Similarly: I’m mildly skeptical that humanity refusing to attempt any pivotal acts makes us safer from the particular projects that enact this norm. But I’m much more skeptical that humanity refusing to attempt any pivotal acts makes us safer from harm in general. These two versions of “safer” need to be distinguished and argued for separately.
Any proposal that adds red tape, inefficiencies, slow-downs, process failures, etc. will make AGI projects “safer” in the first sense, inasmuch as it cripples the project or slows it down to the point of irrelevance.
As someone who worries that timelines are probably way too short for us to solve enough of the “pre-AGI alignment prerequisites” to have a shot at aligned AGI, I’m a big fan of sane, non-adversarial ideas that slow down the field’s AGI progress today.
But from my perspective, the situation is completely reversed when you’re talking about slowing down a particular project’s progress when they’re actually building, aligning, and deploying their AGI.
At some point, a group will figure out how to build AGI. When that happens, I expect an AGI system to destroy the world within just a few years, if no pivotal act or processes finishes occurring first. And I expect safety-conscious projects to be at a major speed disadvantage relative to less safety-conscious projects.
Adding any unnecessary steps to the process—anything that further slows down the most safety-conscious groups—seems like suicide to me, insofar as it either increases the probability that the project fails to produce a pivotal outcome in time, or increases the probability that the project cuts more corners on safety because it knows that it has that much less time.
I obviously don’t want the first AGI projects to rush into a half-baked plan and destroy the world. First and foremost, do not destroy the world by your own hands, or commit the fallacy of “something must be done, and this is something!”.

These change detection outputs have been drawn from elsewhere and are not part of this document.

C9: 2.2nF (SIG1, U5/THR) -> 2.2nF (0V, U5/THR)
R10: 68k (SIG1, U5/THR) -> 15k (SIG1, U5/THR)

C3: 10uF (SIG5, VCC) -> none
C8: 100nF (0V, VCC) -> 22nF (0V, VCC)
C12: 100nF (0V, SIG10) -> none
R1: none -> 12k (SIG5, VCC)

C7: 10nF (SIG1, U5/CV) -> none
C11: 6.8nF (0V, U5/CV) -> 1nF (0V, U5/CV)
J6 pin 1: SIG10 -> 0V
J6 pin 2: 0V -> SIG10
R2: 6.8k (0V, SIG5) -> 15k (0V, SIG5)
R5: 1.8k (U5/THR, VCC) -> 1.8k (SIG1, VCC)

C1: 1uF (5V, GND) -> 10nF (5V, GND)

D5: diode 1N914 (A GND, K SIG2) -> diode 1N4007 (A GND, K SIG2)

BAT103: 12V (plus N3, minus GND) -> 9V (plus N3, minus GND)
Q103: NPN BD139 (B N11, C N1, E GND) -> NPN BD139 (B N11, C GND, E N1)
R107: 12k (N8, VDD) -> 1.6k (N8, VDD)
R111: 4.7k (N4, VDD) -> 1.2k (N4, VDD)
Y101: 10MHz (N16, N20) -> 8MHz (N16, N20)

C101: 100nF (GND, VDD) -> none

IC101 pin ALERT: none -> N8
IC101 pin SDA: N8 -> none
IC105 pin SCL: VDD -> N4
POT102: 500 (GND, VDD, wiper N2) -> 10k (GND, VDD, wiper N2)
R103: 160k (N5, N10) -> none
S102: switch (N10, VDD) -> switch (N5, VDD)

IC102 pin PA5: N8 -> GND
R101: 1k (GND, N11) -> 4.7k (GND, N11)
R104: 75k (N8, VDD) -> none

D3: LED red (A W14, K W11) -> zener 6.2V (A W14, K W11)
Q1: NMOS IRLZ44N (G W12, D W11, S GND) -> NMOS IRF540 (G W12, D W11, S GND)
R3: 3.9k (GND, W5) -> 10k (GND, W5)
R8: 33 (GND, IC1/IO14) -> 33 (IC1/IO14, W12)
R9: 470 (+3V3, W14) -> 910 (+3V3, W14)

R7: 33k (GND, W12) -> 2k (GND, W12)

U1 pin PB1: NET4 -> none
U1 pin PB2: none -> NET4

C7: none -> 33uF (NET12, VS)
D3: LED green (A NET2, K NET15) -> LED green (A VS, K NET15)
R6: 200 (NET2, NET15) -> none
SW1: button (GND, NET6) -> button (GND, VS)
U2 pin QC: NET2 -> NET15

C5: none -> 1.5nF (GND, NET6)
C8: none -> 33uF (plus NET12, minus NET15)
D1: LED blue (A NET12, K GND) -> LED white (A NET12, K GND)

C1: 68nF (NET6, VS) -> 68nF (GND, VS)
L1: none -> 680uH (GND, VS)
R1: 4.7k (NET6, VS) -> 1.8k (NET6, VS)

But I feel more worried about AGI projects insofar as they don’t have a lot of time to carefully align their systems (so I’m extremely reluctant to tack on any extra hurdles that might slow them down and that aren’t crucial for alignment), and also more worried insofar as they haven’t carefully thought about stuff like this in advance. (Because I think a pivotal act is very likely to be necessary, and I think disaster is a lot more likely if people don’t feel like they can talk candidly about it, and doubly so if they’re rushing into a plan like this at the last minute rather than having spent decades prior carefully thinking about and discussing it.)